In the US of A, the grocery store is a five minute drive from my house, and goodness knows it's the South, so I didn't even have to carry my own food out. Here, I don't have a car. I have a bus pass and a growing identity as a metropolitan commuter. My first trip to the "groc" (pronounced grōwsh) was with a group of other North American students. It was an emergency. I needed coffee. For the second, more extensive trip my friend Rebecca (from Maryland) and I decided to trek to the farther, cheaper store. It's basically Walmart. Actually it is owned by Walmart, so there are striking similarities. I wore my three day pack (giant wilderness backpacking pack); she brought a suitcase. And though I'm sure we looked homeless, we successfully bought enough to make tacos and veggie pasta and Chinese veggie stir fry. See photographic evidence below to be very impressed with my culinary skills. 

So about lunch: food on campus, like basically all colleges, is pretty pricey. Instead of daily indulging my love for nachos, I freeze healthy, homemade meals and stuff one in my backpack on my way out in the morning. It stays cold until lunch time.

Campus does have a farmers market every Thursday, and I LOVE getting produce there. It's super affordable and  really fresh. Where else could I purchase a cauliflower the size of my head for like two dollars?


What am I going to do with it? Well, I'm currently accepting cauliflower recipe suggestions. 

Friday, October 10, 2014

Two weeks: the beginning!

Hello all!

This marks the beginning of my blogging to record my time as a Rotarian-sponsored scholar on this British Isle. I apologize that it's taken so long for me to get this up! I'll catch you up on the happenings.

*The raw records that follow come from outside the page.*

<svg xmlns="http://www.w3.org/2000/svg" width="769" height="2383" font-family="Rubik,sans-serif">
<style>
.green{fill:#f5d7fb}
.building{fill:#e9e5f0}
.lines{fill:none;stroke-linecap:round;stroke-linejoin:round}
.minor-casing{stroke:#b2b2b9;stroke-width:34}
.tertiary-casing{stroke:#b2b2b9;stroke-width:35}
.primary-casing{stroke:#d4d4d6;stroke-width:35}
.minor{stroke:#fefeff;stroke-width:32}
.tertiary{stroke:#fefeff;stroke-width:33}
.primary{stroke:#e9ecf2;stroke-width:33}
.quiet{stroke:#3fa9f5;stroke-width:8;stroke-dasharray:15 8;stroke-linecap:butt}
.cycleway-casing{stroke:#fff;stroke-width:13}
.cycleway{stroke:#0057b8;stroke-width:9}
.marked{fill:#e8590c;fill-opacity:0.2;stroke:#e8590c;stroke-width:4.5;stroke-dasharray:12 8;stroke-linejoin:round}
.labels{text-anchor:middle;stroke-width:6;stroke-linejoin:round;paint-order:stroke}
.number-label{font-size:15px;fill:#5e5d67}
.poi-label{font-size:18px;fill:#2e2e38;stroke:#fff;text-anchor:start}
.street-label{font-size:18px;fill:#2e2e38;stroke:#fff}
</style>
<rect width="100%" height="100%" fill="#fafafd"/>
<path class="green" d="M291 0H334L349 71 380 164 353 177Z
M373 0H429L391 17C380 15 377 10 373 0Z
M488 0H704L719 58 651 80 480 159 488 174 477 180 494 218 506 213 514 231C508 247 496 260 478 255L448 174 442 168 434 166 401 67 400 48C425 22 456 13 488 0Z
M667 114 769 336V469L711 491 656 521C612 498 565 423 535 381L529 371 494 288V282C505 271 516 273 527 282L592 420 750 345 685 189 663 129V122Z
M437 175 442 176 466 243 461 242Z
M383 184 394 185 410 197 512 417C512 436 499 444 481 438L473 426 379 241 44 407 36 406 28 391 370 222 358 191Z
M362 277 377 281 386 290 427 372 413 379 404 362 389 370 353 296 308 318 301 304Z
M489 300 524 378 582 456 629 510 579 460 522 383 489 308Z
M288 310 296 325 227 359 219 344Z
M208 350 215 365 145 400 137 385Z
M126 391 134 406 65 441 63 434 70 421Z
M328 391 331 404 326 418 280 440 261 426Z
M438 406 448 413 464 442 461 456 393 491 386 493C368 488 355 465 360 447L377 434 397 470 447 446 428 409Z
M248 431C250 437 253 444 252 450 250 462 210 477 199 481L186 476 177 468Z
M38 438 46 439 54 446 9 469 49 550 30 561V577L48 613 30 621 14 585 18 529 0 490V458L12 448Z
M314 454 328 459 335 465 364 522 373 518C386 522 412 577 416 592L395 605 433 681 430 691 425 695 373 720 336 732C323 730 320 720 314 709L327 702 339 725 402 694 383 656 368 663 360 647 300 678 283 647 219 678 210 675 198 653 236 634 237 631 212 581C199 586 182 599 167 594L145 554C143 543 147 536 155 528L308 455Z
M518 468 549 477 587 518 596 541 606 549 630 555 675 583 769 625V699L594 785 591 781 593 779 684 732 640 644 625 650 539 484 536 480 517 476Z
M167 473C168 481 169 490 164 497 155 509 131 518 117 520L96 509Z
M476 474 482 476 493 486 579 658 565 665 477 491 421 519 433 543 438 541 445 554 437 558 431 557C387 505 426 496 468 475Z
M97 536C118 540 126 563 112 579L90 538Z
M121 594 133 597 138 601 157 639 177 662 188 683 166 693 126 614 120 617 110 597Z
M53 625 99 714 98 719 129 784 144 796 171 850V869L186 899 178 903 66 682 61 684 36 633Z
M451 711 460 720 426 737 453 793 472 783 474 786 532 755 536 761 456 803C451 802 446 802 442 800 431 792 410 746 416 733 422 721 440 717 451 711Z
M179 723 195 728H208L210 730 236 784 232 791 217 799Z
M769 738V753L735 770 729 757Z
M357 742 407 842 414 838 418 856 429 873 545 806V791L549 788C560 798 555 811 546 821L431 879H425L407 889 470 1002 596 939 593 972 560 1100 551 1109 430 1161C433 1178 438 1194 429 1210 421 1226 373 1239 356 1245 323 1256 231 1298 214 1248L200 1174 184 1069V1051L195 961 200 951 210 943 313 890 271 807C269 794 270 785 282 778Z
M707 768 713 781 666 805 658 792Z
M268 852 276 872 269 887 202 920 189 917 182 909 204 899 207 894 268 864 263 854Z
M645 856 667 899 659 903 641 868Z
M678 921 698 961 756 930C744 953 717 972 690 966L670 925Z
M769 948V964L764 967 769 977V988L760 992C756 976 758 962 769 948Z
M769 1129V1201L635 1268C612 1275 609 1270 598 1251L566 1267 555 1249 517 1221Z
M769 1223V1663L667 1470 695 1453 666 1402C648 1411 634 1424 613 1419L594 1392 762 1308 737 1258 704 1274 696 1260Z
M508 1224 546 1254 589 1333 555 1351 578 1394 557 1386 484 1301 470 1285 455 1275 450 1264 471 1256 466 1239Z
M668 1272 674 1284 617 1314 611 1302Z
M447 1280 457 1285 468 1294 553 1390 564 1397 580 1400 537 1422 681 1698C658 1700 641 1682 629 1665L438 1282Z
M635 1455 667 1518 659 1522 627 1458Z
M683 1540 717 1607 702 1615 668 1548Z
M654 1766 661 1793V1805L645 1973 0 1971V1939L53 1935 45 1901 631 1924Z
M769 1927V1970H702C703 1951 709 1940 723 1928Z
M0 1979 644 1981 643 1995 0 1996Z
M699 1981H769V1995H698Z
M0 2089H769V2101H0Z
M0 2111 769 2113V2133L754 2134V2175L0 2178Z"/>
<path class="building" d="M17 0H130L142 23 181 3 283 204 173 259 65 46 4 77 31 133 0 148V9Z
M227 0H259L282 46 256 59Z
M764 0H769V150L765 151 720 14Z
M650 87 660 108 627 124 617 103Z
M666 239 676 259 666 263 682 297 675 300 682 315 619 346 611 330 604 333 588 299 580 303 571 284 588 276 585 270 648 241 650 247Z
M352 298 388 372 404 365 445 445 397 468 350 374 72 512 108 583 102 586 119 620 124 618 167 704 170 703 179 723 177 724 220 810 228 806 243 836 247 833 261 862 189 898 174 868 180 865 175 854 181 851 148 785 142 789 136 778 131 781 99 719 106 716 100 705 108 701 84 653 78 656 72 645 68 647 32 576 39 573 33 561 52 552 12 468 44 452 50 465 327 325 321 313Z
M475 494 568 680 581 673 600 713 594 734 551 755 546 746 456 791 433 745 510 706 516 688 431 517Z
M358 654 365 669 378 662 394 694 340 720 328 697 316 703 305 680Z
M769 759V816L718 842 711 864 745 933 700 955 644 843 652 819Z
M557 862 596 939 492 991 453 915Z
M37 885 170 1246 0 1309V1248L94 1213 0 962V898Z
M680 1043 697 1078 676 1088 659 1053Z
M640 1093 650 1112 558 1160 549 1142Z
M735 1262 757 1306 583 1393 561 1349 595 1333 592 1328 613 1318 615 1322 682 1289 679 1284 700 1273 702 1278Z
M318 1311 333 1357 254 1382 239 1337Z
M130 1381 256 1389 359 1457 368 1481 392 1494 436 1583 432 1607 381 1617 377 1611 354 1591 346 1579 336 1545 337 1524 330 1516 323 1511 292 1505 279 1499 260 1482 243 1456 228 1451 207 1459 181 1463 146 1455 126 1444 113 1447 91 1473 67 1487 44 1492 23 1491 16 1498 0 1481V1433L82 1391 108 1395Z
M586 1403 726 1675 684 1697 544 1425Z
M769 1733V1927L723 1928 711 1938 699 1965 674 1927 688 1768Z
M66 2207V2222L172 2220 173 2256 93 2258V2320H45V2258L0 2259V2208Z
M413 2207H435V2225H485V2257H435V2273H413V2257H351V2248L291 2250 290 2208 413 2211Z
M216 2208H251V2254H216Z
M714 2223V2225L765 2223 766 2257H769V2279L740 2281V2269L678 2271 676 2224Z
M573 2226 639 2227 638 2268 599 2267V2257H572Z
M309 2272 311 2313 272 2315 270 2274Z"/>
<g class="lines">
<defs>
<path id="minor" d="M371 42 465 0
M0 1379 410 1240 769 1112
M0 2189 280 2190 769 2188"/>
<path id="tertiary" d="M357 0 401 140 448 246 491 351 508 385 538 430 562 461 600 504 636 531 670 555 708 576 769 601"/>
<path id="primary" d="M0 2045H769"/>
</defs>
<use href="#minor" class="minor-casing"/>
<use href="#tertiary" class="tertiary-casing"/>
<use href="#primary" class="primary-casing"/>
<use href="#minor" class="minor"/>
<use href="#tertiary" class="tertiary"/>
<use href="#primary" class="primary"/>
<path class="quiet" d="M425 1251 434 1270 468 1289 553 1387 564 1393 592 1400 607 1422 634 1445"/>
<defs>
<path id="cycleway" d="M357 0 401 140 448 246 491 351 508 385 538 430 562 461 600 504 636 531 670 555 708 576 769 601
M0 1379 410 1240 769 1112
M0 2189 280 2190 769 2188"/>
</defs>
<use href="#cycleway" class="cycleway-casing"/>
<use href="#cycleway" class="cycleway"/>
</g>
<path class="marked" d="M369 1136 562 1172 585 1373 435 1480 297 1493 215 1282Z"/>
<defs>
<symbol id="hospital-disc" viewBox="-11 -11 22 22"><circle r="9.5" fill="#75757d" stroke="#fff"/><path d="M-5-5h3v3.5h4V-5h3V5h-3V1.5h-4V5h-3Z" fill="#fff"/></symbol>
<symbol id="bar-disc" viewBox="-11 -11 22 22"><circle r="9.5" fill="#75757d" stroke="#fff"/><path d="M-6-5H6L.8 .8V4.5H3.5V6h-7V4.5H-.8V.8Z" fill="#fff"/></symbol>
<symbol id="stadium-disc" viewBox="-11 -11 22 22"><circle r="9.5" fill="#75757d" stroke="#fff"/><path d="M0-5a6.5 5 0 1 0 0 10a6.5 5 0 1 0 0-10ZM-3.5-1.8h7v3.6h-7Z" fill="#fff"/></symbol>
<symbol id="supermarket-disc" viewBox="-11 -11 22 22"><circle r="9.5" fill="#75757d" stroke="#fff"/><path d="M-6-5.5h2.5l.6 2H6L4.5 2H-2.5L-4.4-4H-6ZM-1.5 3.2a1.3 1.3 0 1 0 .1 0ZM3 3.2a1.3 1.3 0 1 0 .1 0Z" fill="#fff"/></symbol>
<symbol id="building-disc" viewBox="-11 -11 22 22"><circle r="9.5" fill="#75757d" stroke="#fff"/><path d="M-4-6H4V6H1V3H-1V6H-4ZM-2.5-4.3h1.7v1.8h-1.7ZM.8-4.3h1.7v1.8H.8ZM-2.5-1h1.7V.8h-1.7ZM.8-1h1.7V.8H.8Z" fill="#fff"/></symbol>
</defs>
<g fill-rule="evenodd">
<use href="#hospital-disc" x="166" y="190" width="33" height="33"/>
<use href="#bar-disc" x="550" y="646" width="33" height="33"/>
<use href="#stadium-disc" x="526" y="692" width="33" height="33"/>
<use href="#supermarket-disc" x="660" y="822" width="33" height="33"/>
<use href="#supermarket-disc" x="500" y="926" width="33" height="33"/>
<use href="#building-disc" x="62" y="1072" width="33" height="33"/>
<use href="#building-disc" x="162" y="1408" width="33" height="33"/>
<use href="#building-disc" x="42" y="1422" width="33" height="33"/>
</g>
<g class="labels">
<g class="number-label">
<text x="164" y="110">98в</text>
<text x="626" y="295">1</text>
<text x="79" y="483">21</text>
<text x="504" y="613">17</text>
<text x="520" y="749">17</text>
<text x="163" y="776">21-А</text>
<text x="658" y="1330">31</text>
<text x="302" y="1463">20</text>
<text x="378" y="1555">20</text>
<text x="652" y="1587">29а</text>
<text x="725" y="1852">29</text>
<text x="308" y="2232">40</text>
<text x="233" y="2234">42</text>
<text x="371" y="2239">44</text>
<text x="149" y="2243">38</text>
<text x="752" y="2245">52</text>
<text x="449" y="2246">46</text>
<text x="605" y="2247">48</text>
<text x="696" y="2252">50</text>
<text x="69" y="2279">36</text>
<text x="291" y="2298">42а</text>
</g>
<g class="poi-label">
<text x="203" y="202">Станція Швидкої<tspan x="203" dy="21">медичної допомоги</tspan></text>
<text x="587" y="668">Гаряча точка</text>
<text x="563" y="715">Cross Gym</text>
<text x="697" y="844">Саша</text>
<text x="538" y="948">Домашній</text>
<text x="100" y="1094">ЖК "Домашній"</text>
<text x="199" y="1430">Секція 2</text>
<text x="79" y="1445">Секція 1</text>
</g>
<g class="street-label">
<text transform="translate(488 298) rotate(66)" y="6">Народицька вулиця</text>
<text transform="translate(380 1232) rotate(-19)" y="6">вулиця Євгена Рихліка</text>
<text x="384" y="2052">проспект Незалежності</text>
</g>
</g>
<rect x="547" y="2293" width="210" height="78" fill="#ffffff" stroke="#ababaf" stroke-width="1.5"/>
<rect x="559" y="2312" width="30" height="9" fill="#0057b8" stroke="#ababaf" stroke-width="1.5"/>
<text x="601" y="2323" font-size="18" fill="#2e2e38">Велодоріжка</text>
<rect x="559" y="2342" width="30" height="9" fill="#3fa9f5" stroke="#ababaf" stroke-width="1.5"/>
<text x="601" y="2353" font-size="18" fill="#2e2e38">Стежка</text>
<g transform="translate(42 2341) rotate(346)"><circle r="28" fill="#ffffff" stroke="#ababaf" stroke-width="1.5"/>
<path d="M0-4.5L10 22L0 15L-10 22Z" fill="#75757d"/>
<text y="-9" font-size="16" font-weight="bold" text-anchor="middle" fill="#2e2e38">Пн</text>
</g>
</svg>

I arrived on the 24th of September, and Mike Poole, a Rotarian from here in Colchester picked me and my two GIANT suitcases up from Heathrow customs. Maybe it's because I'm from Texas, but he seemed wary that I might have brought a chainsaw as per the horror movie based in the Lone Star State.

That first night I attended the Rotary meeting with Mike, and was informed that there are proper "real ales" and then the others. The meeting was good - The speaker talked from personal experience and a lot of research about a prisoner of war camp housed here in Colchester during the second World War. It's like living in history here. Colchester is the first recorded settlement in England, and we even have a Roman wall!

Mike and Gill invited me to stay with them while I sorted out housing. Staying on campus is way easier but pricey. Gill fed me, and taught me to make porridge, and drove me around and talked me through making a housing decision for about a week, and I am not officially a co-renter of a duplex with a British Phd student girl! The garden sold me. This is the view from outside my bedroom window:

And because I live off campus, I get way more space for way less money, and I get to master the city bus routes to get to class, and I'm getting pretty good.

Signing off for now. I have to do a ton of reading for class on Monday, and this weekend is a statistics/STATA software bootcamp, so I'll be in a math lab for 16 hours! Numbers. Who needs 'em? (Me, apparently.) I'll add more stories and pictures soon!